Aim -
Can you recast the rows from the line with "pose: elev=231.4 azim=357.7" to the line with "Dot at: occluded" as a Markdown table with the columns "n" and "Line", numbering each line and leaving out blank lines?

Dataset -
▬▬▬▬▬▬▬▬▬▬

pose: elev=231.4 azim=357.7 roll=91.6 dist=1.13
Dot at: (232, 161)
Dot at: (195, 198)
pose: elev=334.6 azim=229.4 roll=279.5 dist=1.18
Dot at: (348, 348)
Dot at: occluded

▬▬▬▬▬▬▬▬▬▬

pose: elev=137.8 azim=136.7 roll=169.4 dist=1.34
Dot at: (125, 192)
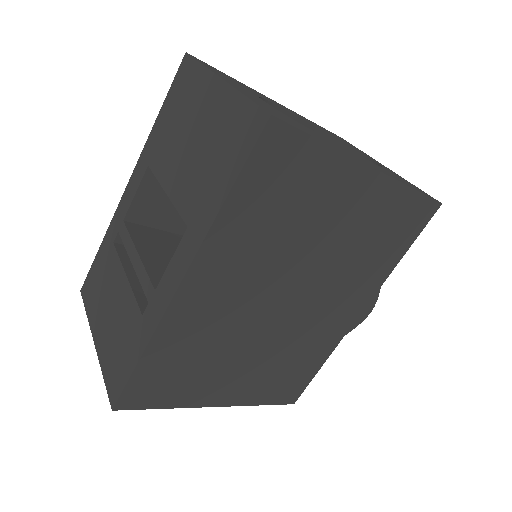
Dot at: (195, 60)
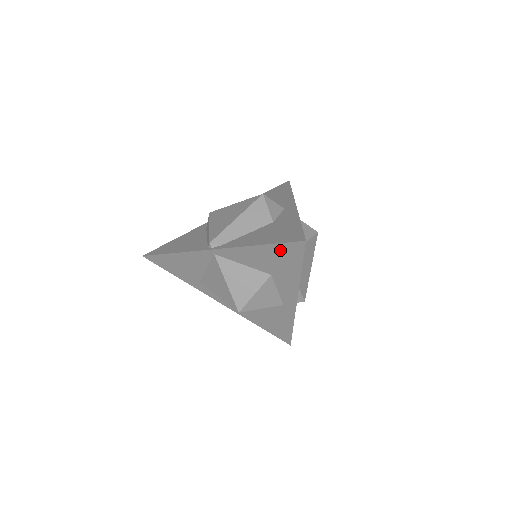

▬▬▬▬▬▬▬▬▬▬

Final result -
| n | Line |
|---|---|
| 1 | pose: elev=231.4 azim=357.7 roll=91.6 dist=1.13 |
| 2 | Dot at: (232, 161) |
| 3 | Dot at: (195, 198) |
| 4 | pose: elev=334.6 azim=229.4 roll=279.5 dist=1.18 |
| 5 | Dot at: (348, 348) |
| 6 | Dot at: occluded |